Dalam ke terbatasannya, Doy  pergi ke seminar-seminar lokal dan maupun nasional, terutama yang terkait konservasi dan hutan. Setelah terpilih menjadi Kepala Desa tahun 2007,  dia mulai sedikit lelusa bergerak. Kemudian dengan terang-terangan Doy melakukan perlawanan pada perusahan yang hendak merampas tanah desanya. Dia mengajak teman-temannya membentuk komunitas KBK dan belakangan juga disebut Ketapang Biodiversity Keeping. 

Anggotanya adalah para photographer alam liar yang kerap keluar-masuk hutan untuk hunting foto satwa dan alam sekitar. Tak jarang gaji Doy—yang tak seberapa tadi— terpakai untuk membiayai perjuangan mereka.

“Gara-gara itu pula, dulu seorang oknum petinggi keamanan di Ketapang mengancam akan menembak kepala saya,” kata Doy sambil menjentik abu rokok.

Sang oknum menuduh Doy telah membantu sebuah stasiun TV nasional melakukan liputan dampak  PETI yang tidak saja mencemari Sungai Kepuluk, tapi juga mengancam seluruh kawasan hutan yang tersisa di Pematang Gadung.  Padahal dengan atau tanpa bantuan sesiapa pun Doy tetap berusaha mempertahankan kawasan tersebut.
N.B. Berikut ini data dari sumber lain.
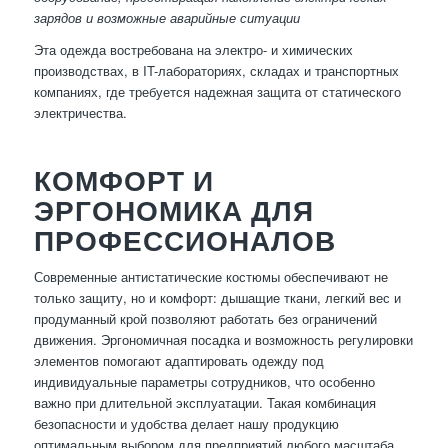
зарядов и возможные аварийные ситуации
Эта одежда востребована на электро- и химических
производствах, в IT-лабораториях, складах и транспортных
компаниях, где требуется надежная защита от статического
электричества.
КОМФОРТ И
ЭРГОНОМИКА ДЛЯ
ПРОФЕССИОНАЛОВ
Современные антистатические костюмы обеспечивают не
только защиту, но и комфорт: дышащие ткани, легкий вес и
продуманный крой позволяют работать без ограничений
движения. Эргономичная посадка и возможность регулировки
элементов помогают адаптировать одежду под
индивидуальные параметры сотрудников, что особенно
важно при длительной эксплуатации. Такая комбинация
безопасности и удобства делает нашу продукцию
оптимальным выбором для предприятий любого масштаба,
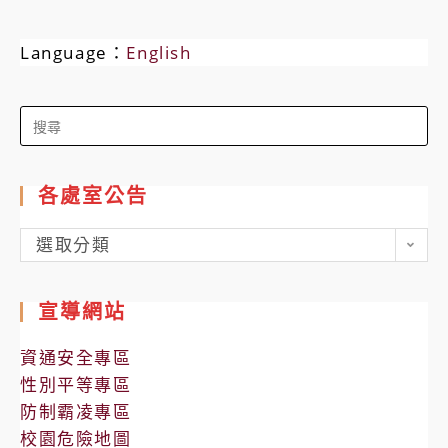
Language：
English
Search
for:
各處室公告
各
選取分類
處
室
宣導網站
公
告
資通安全專區
性別平等專區
防制霸凌專區
校園危險地圖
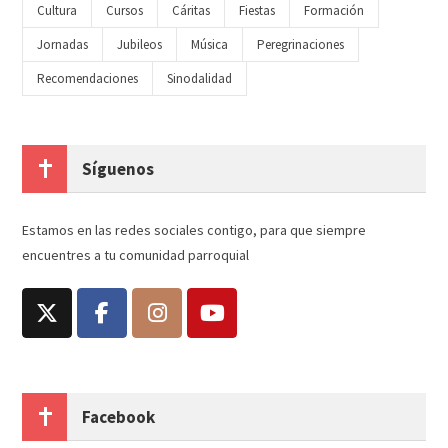
Cultura
Cursos
Cáritas
Fiestas
Formación
Jornadas
Jubileos
Música
Peregrinaciones
Recomendaciones
Sinodalidad
Síguenos
Estamos en las redes sociales contigo, para que siempre
encuentres a tu comunidad parroquial
Facebook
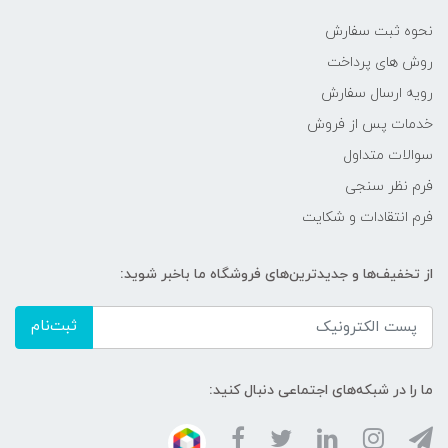
نحوه ثبت سفارش
روش های پرداخت
رویه ارسال سفارش
خدمات پس از فروش
سوالات متداول
فرم نظر سنجی
فرم انتقادات و شکایت
از تخفیف‌ها و جدیدترین‌های فروشگاه ما باخبر شوید:
ثبت‌نام
ما را در شبکه‌های اجتماعی دنبال کنید:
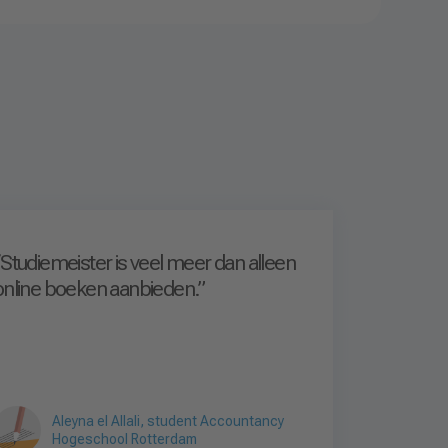
“Studiemeister is veel meer dan alleen
online boeken aanbieden.”
Aleyna el Allali, student Accountancy
Hogeschool Rotterdam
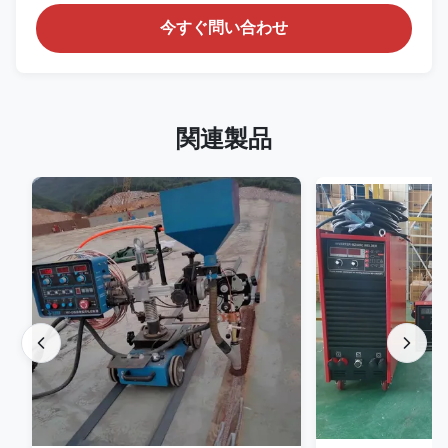
今すぐ問い合わせ
関連製品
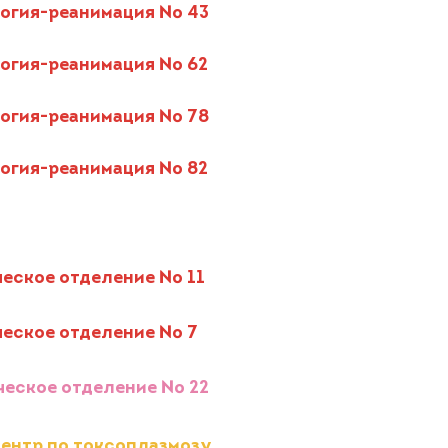
огия-реанимация № 43
огия-реанимация № 62
огия-реанимация № 78
огия-реанимация № 82
ческое отделение № 11
ческое отделение № 7
ческое отделение № 22
центр по токсоплазмозу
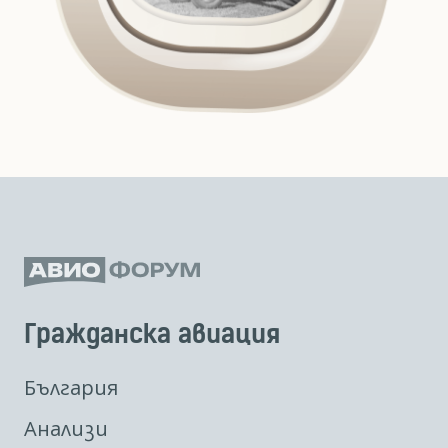
Гражданска авиация
България
Анализи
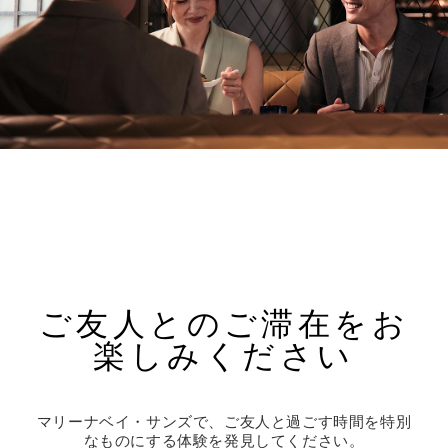
ご友人とのご滞在をお
楽しみください
マリーナベイ・サンズで、ご友人と過ごす時間を特別
なものにする体験を発見してください。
Karena potensinya, tahun 2012 lalu, United States Agency for International Development-  Indonesia Forest and Climate Support Project (USAID- IFACS) memasukan kawasan hutan Pematang Gadung ke dalam landscape project mereka di Kalimantan, khususnya Kantor Region Ketapang. Beberapa NGO lain seperti Fauna Flora International (FFI), dan Foundations Internatioal Animal Rescue (IAR) Indonesia pernah melakukan aktivitas riset dan survey disana.

***
Hujan tak juga mau reda.  Sementara malam semakin larut.  Kopi kami sudah lama menjadi dingin. Mungkin sedingin hati Doy yang hampir tak percaya lagi bahwa pemerintah Indonesia sudi berpihak kepada rakyat dan kepada warga Pematang Gadung. Meskipun Menteri Kehutanan Republik Indonesia konon telah menetapkan 14.000 Ha Hutan Pematang Gadung menjadi Hutan Desa, tapi hingga saat ini ia belum melihat lembar Surat Keputusan (SK) tersebut.

"Artinya Pematang Gadung belum benar-benar aman dari incaran para spekulan dan pemilik modal," keluhnya.

Hari ini Doy duduk disini, tepat di depanku, pada suatu malam berhujan, saat larut malam dan kota terasa begitu sepi.  Dia terus mengoceh walau wawancara telah lama berakhir. Doy berkisah tentang tentang misteri hutan yang sama rumitnya dengan masa depan manusia. Tentang sebuah kelakar dan juga dongeng yang membuat manusia bisa berumur panjang atau cepat mati juga.

Doy menarik sebatang rokok lagi, tapi urung dinyalakan. Mungkin dia juga mulai bosan, kami masih menanti hujan yang seakan tak akan berhenti sampai besok. Malam sudah semakin larut. Aku  memutuskan pulang menerabas hujan. Doy mengantarku hingga ke tempat penginapan.


Keesokan harinya di http://www.indosiar.com di laporkan ada 7 kabupaten di Kalimantan Barat terendam banjir. Puluhan ribu rumah, sawah, ternak musnah dan sejumlah jiwa tewas tenggelam. Aku teringat pada Doy yang memilih hidup sebagai conservationist, mengabdikan sebagian besar usia dan hidupnya untuk menjaga sepetak hutan.